Helping a Loved One with Hepatic Encephalopathy: A Caregiver’s Guide from the Heart of a Patient
There are some blogs on here that talk about my gratitude for my daughter becoming my caregiver. If you are helping a loved one with hepatic encephalopathy, it’s a very lonely place. It’s still the most cringe and painful parts of my diagnosis with end stage liver disease. It was an uphill battle through liver cancer and transplant. It’s a helpless place for a patient. We’re loony tunes most of the time. Except it’s not funny to our caregivers. It’s not funny to us either, but we are SO out of it that we are just sitting around as happy little hepatic encephalopathy patients.
Living with hepatic encephalopathy (HE) can be an incredibly challenging experience, not just for the patient but also for those who love and care for them. Having walked through the journey of end-stage liver disease, liver cancer, and ultimately a transplant, I’ve learned firsthand how overwhelming this condition can be.
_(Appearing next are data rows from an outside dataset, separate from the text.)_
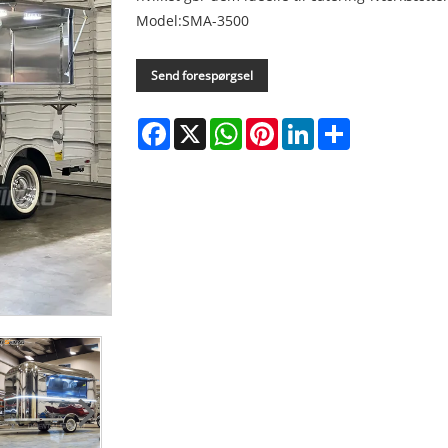
Model:SMA-3500
Send forespørgsel
Facebook
X
WhatsApp
Pinterest
LinkedIn
Share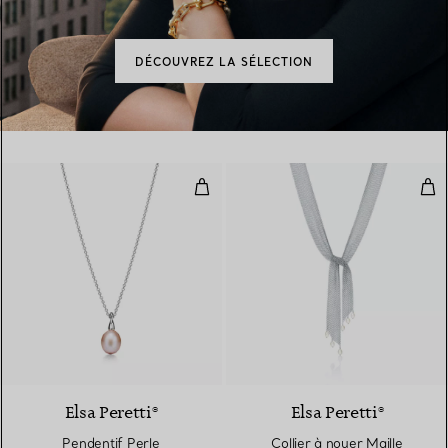
DÉCOUVREZ LA SÉLECTION
Pendentif Perle
Coll
Elsa Peretti®
Elsa Peretti®
Pendentif Perle
Collier à nouer Maille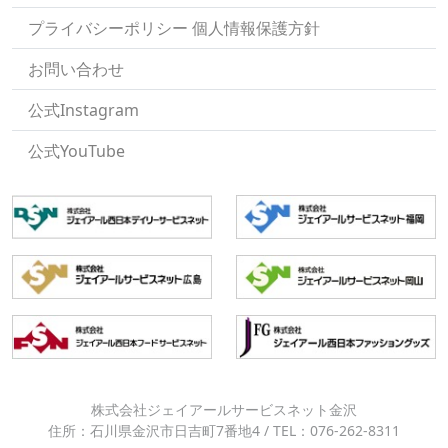
プライバシーポリシー 個人情報保護方針
お問い合わせ
公式Instagram
公式YouTube
株式会社ジェイアールサービスネット金沢
住所：石川県金沢市日吉町7番地4 / TEL：076-262-8311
While blogs can offer helpful information about the medical side of things, I want to take a moment to speak directly to the caregivers, family members, and loved ones who are supporting someone with hepatic encephalopathy.
As a patient, one of the hardest parts of this experience is the deep sense of helplessness that often accompanies HE. It’s a lonely place to be. We, as patients, often feel disconnected from reality, from our loved ones, and even from ourselves. In my own experience, there were times when I was completely out of it, unaware of what was happening around me or how I was behaving. It’s a strange and frustrating feeling. We might seem happy or even silly at times, but deep inside, we are struggling. This disconnect, this ‘loony tunes’ state, may seem humorous in theory, but for caregivers, it’s not funny. It’s painful, both for us and for those who are trying their best to care for us.
So, to the caregivers out there: here are some heartfelt tips I hope will make your journey a little easier and more manageable.
1. Be Patient, with Love and Understanding
Hepatic encephalopathy is unpredictable. There are moments when I might be lucid and able to communicate, and other times when I might not even recognize my surroundings. It’s important to remember that this behavior is not intentional. We aren’t choosing to be difficult or out of touch with reality. It’s a nightmare for us all. If you’re feeling frustrated, take a deep breath and remind yourself that this is part of the disease. Show love and patience even in those moments when it feels like it’s too much. Make sure you loved one is safe, and then go outside or into a different room for a while.
2. Maintain a Routine, as Much as Possible
For someone like me, structure was a lifeline. The consistency of a daily routine helped me feel anchored in a world that often felt confusing. A regular schedule of meals, medications, and activities can bring a sense of normalcy for both the patient and caregiver. Even on the days when it feels like nothing is going right, that routine offers a sense of calm amidst the chaos. It may help to post a calendar on the fridge door or set med timers on the phone.
3. Celebrate the Small Wins
It’s easy to focus on the big challenges, but the small victories matter too. Whether it’s a day when your loved one is more alert than usual or when they manage to eat a full meal, take a moment to acknowledge these moments. Celebrating these wins, no matter how small they seem, will help maintain a sense of hope. As a patient, I always appreciated when my daughter found joy in the little moments because it helped me feel seen, not just as someone struggling with illness, but as a person. A back rub, a glass of water, an offer to watch my favorite movie were all felt as signs of respect.
4. Lean on Support Systems
Caregiving can be isolating, but you are not alone. Don’t be afraid to reach out for help. There are support groups, both online and in-person, where caregivers can share experiences and strategies. Check out my fb Karen Stephens Hoyt or IhelpcKaren and it will lead you to groups that are private just for caregivers. Sometimes, just talking to someone who understands your situation can make a world of difference. And remember, taking care of yourself is just as important as taking care of your loved one. You can’t pour from an empty cup, so take time to rest and recharge.
5. Keep Communication Open
Hepatic encephalopathy can make it difficult for us to express ourselves clearly. But your presence, your voice, your understanding can help make the connection more meaningful. Keep communication open, even if the words don’t always make sense. Sometimes, just sitting quietly with us can provide a sense of comfort. Encourage us to share what we’re feeling, even if it’s hard to understand. The fact that you’re trying means everything.
Helping a Loved on with Hepatic Encephalopathy
To the caregivers: When we’re in the HE nightmare, your love, patience, and dedication mean more than words can express. You are our rock, even when it feels like we’re adrift. It’s a tough road, but your unwavering support makes it a little easier for us to keep going. Know that every moment you give is truly appreciated, even when it doesn’t seem like we can show it. Keep going, and remember that you’re not alone in this journey either.